Bu hastalarda genellikte kırıklara; demans (bunama), şeker, tansiyon, akciğer yetmezliği, kalp hastalıkları gibi sistemik sorunlar da eşlik eder. Kalça kırığı görülmeden önce özellikle bakıma muhtaç, genel durumu kötü, ciddi sağlık sorunları bulunan hastaların kırık sonrası ölüm oranları ilk bir yıl içinde %30’lara kadar çıkabilmektedir. Kalça kırıklarının tedavisi cerrahidir. Tedavinin amacı hastalara tekrar ağrısız bir kalça eklemi kazandırmak, kırık öncesi günlük aktivitelere bir an önce dönüşü sağlamaktır. Eğer varsa eşlik eden kronik hastalıklar ameliyat öncesi ilgili branşlarla konsültasyonlar yapılarak gerekli hazırlıklar tamamlanmalı ve mümkünse ilk 72 saatte operasyon gerçekleştirilmelidir. Ameliyat sonrası ilk 24 saat içinde fizik tedavi ve rehabilitasyon kliniğinden destek alınarak hastalar ayağa kaldırılmaya çalışılmalıdır. Bu hastalarda eşlik eden ağır sağlık sorunları olsa dahi ameliyat yapılmalıdır. Ameliyat edilmeyen olgulardaki ölüm riskinin çok yüksek olduğu unutulmamalıdır. Yatak yaraları, ciddi kalça ağrıları, ölümcül akciğer sorunları, hareketsizliğe bağlı gelişebilecek emboli bu süreci hızlandıracaktır.

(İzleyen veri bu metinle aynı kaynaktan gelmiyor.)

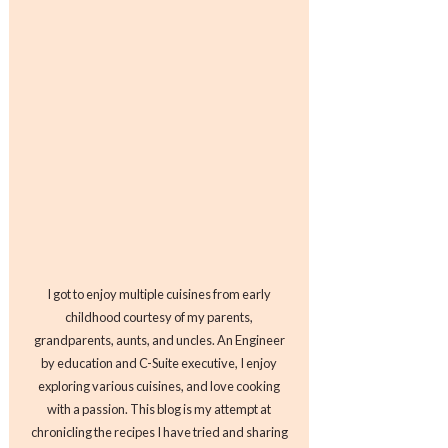
I got to enjoy multiple cuisines from early
childhood courtesy of my parents,
grandparents, aunts, and uncles. An Engineer
by education and C-Suite executive, I enjoy
exploring various cuisines, and love cooking
with a passion. This blog is my attempt at
chronicling the recipes I have tried and sharing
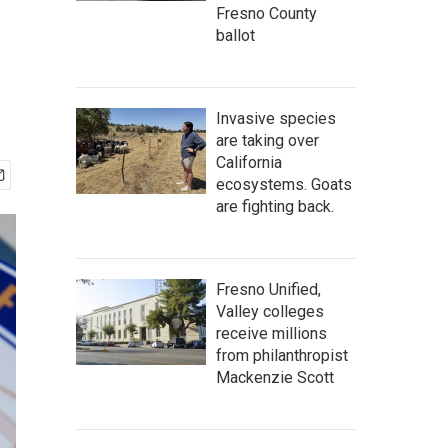
Fresno County
ballot
Invasive species
are taking over
California
ecosystems. Goats
are fighting back.
Fresno Unified,
Valley colleges
receive millions
from philanthropist
Mackenzie Scott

Cerrahi tedavi ile birlikte toplar damarlarda kan pıhtısı oluşumu (derin ven trombozu), bazende bu pıhtının hareketli hale gelip akciğeri tıkaması (pulmoner emboli), enfeksiyon gibi komplikasyonlar oluşabilir.
Ortopedi hekimleri cerrahi tedaviyi planlarken hastanın yaşı, kırık öncesi aktivite düzeyi ve yürüme durumu, kırığın kalçadaki anatomik yerine karar verirler. Kırık kanal içi kalça çivileri, plak ve vidalar ile tespit edilir. Genel durumu kötü olan yaşlı hastalarda, kalçanın boyun kısmındaki kırıklarda kırık iyileşmesi sorunlu olacağından protezler tercih edilelebilir. Ameliyat sonrası kan sulandırıcı ilaçlar yaklaşık 30 gün boyunca pıhtı oluşumunu önlemek için kullanılacaktır. Kemik mineral yoğunluğunun ölçümü ile oluşabilecek yeni kırıkların önüne geçmek için kemik erimesi tedavisine başlanmalıdır.